The WaveOne team has had fun with its fictional counterpart. Its first academic paper on more basic image compression, published at a 2017 conference, included a nod to the show and its creator: “Pied Piper has recently claimed to employ [machine learning] techniques in its Middle-Out algorithm (Judge et al., 2016), although their nature is shrouded in mystery.”

The reference was spotted by a commenter on the website Hacker News, who accused WaveOne of being a marketing stunt by the show’s creators to drum up interest.

Google, meantime, has acknowledged comparisons to the show’s tech giant Hooli. The company hid a link to Hooli’s satirical website in the 2015 blog announcing its reorganization.

Sometimes “Silicon Valley” gets even closer to reality.

Ilir Sela, owner of online pizza-ordering service SliceLife, was floored in March when the Season Five premiere featured a fictitious pizza company named SliceLine stealing engineers from Pied Piper.

Mr. Sela knew to watch the show since his product manager Finn Borge told co-workers to tune in. Mr. Borge swears he had no idea what was coming, that a friend of his girlfriend knew the writers, was aware of the similarities, and got word to him to alert his team. After the episode aired, someone from the show delivered a SliceLine pizza to the SliceLife office.

A person familiar with the SliceLine episode says the name similarity was purely a coincidence.

Employees at online pizza ordering service SliceLife received pizza from the 'Silicon Valley' show. Photo: Trisha Roiniotis

One of the show’s creators, Mike Judge, is no stranger to inspiring real-life business plans. His movie “Office Space” made red Swingline staplers so famous the company had to start making red ones to meet demand. Mr. Judge didn’t respond to a request for comment.

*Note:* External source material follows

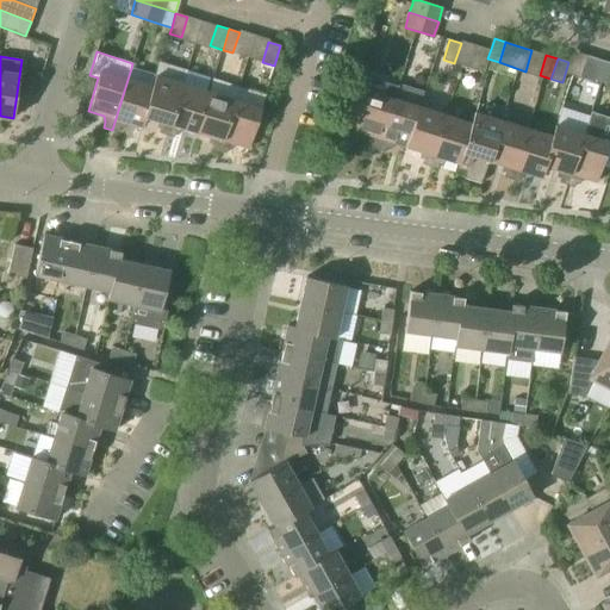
[(607,83),(609,72),(609,62),(602,60),(595,80),(607,83)]
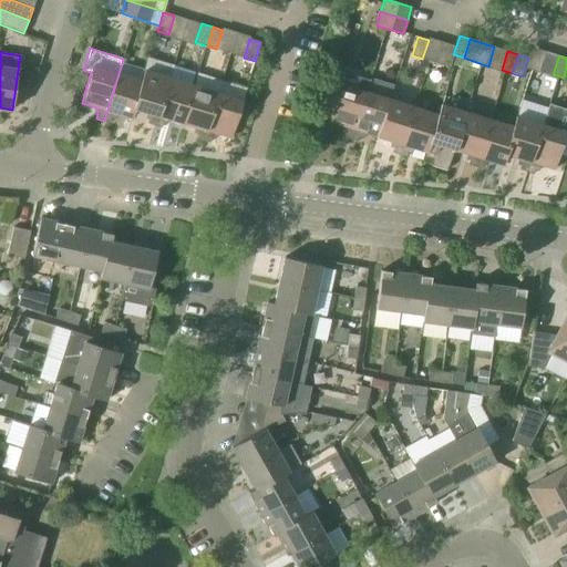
[(171,79),(168,78),(173,65),(148,58),(144,70),(145,70),(131,119),(132,119),(135,107),(148,112),(150,119),(147,123),(156,126),(171,79)]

Mr. Bourdev says he was once chatting with his old Facebook boss, Chief Executive Mark Zuckerberg, and reminded him that his startup was working on better compression. He says Mr. Zuckerberg cracked that if the WaveOne team could demonstrate a high Weissman score—a fictitious test of compression efficiency developed for the TV show—their technology might interest them. A Facebook spokeswoman declined to comment.

The pair’s a-ha moment nearly fizzled that day they were first watching the show together. Mr. Rippel, googling to see if other startups were onto the idea, found a website for one that seemed to have a head start. “I had this ‘oh shit’ moment,” he recalls, “there’s a company doing that.”

Turned out he’d not been watching the show closely and was fooled by the authentic-looking website its creators had posted for the fictional company, Pied Piper.